> [Written task] Among the entries below, how many lines contain the string "course"? Only the number is wanted.

> [Source data]
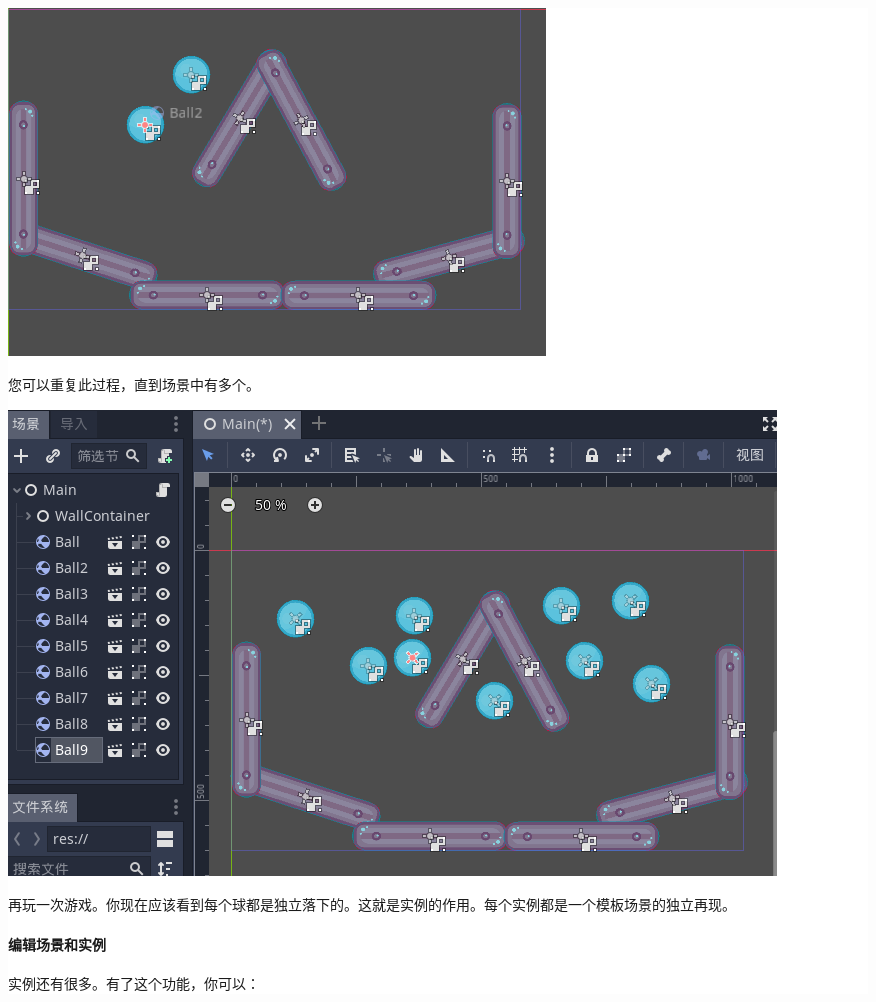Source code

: ![](images/Snipaste_2022-09-29_14-59-34.png)

您可以重复此过程，直到场景中有多个。

![](images/Snipaste_2022-09-29_15-00-39.png)

再玩一次游戏。你现在应该看到每个球都是独立落下的。这就是实例的作用。每个实例都是一个模板场景的独立再现。

#### 编辑场景和实例

实例还有很多。有了这个功能，你可以：
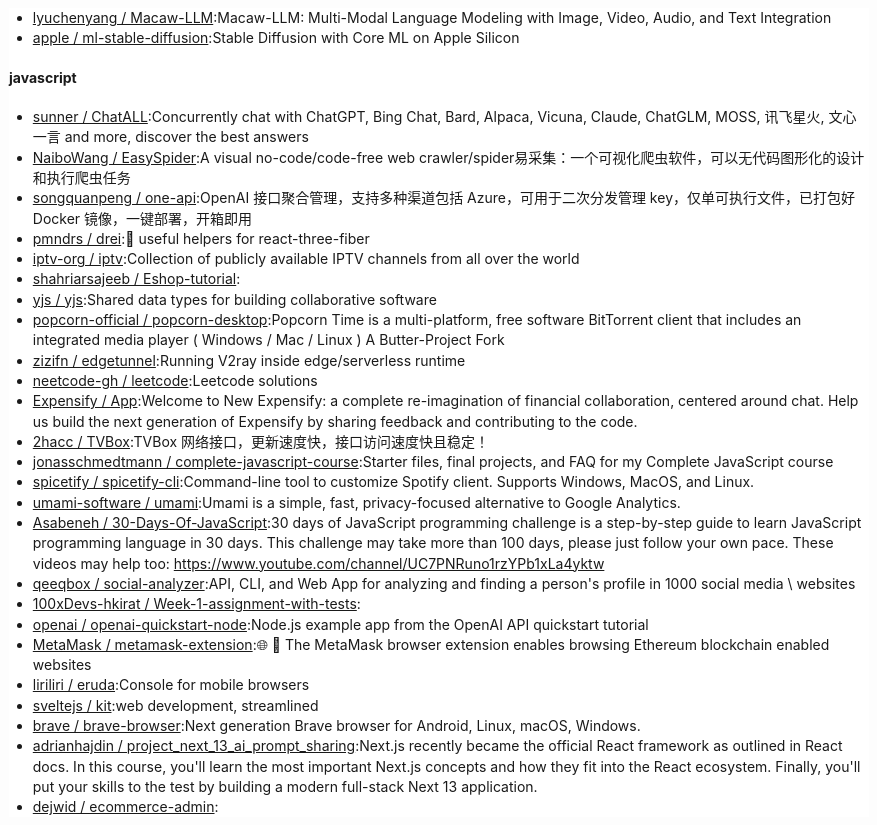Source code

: * [lyuchenyang / Macaw-LLM](https://github.com/lyuchenyang/Macaw-LLM):Macaw-LLM: Multi-Modal Language Modeling with Image, Video, Audio, and Text Integration
* [apple / ml-stable-diffusion](https://github.com/apple/ml-stable-diffusion):Stable Diffusion with Core ML on Apple Silicon

#### javascript
* [sunner / ChatALL](https://github.com/sunner/ChatALL):Concurrently chat with ChatGPT, Bing Chat, Bard, Alpaca, Vicuna, Claude, ChatGLM, MOSS, 讯飞星火, 文心一言 and more, discover the best answers
* [NaiboWang / EasySpider](https://github.com/NaiboWang/EasySpider):A visual no-code/code-free web crawler/spider易采集：一个可视化爬虫软件，可以无代码图形化的设计和执行爬虫任务
* [songquanpeng / one-api](https://github.com/songquanpeng/one-api):OpenAI 接口聚合管理，支持多种渠道包括 Azure，可用于二次分发管理 key，仅单可执行文件，已打包好 Docker 镜像，一键部署，开箱即用
* [pmndrs / drei](https://github.com/pmndrs/drei):🥉
useful helpers for react-three-fiber
* [iptv-org / iptv](https://github.com/iptv-org/iptv):Collection of publicly available IPTV channels from all over the world
* [shahriarsajeeb / Eshop-tutorial](https://github.com/shahriarsajeeb/Eshop-tutorial):
* [yjs / yjs](https://github.com/yjs/yjs):Shared data types for building collaborative software
* [popcorn-official / popcorn-desktop](https://github.com/popcorn-official/popcorn-desktop):Popcorn Time is a multi-platform, free software BitTorrent client that includes an integrated media player ( Windows / Mac / Linux ) A Butter-Project Fork
* [zizifn / edgetunnel](https://github.com/zizifn/edgetunnel):Running V2ray inside edge/serverless runtime
* [neetcode-gh / leetcode](https://github.com/neetcode-gh/leetcode):Leetcode solutions
* [Expensify / App](https://github.com/Expensify/App):Welcome to New Expensify: a complete re-imagination of financial collaboration, centered around chat. Help us build the next generation of Expensify by sharing feedback and contributing to the code.
* [2hacc / TVBox](https://github.com/2hacc/TVBox):TVBox 网络接口，更新速度快，接口访问速度快且稳定！
* [jonasschmedtmann / complete-javascript-course](https://github.com/jonasschmedtmann/complete-javascript-course):Starter files, final projects, and FAQ for my Complete JavaScript course
* [spicetify / spicetify-cli](https://github.com/spicetify/spicetify-cli):Command-line tool to customize Spotify client. Supports Windows, MacOS, and Linux.
* [umami-software / umami](https://github.com/umami-software/umami):Umami is a simple, fast, privacy-focused alternative to Google Analytics.
* [Asabeneh / 30-Days-Of-JavaScript](https://github.com/Asabeneh/30-Days-Of-JavaScript):30 days of JavaScript programming challenge is a step-by-step guide to learn JavaScript programming language in 30 days. This challenge may take more than 100 days, please just follow your own pace. These videos may help too: https://www.youtube.com/channel/UC7PNRuno1rzYPb1xLa4yktw
* [qeeqbox / social-analyzer](https://github.com/qeeqbox/social-analyzer):API, CLI, and Web App for analyzing and finding a person's profile in 1000 social media \ websites
* [100xDevs-hkirat / Week-1-assignment-with-tests](https://github.com/100xDevs-hkirat/Week-1-assignment-with-tests):
* [openai / openai-quickstart-node](https://github.com/openai/openai-quickstart-node):Node.js example app from the OpenAI API quickstart tutorial
* [MetaMask / metamask-extension](https://github.com/MetaMask/metamask-extension):🌐
🔌
The MetaMask browser extension enables browsing Ethereum blockchain enabled websites
* [liriliri / eruda](https://github.com/liriliri/eruda):Console for mobile browsers
* [sveltejs / kit](https://github.com/sveltejs/kit):web development, streamlined
* [brave / brave-browser](https://github.com/brave/brave-browser):Next generation Brave browser for Android, Linux, macOS, Windows.
* [adrianhajdin / project_next_13_ai_prompt_sharing](https://github.com/adrianhajdin/project_next_13_ai_prompt_sharing):Next.js recently became the official React framework as outlined in React docs. In this course, you'll learn the most important Next.js concepts and how they fit into the React ecosystem. Finally, you'll put your skills to the test by building a modern full-stack Next 13 application.
* [dejwid / ecommerce-admin](https://github.com/dejwid/ecommerce-admin):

> [Exercise solution] 2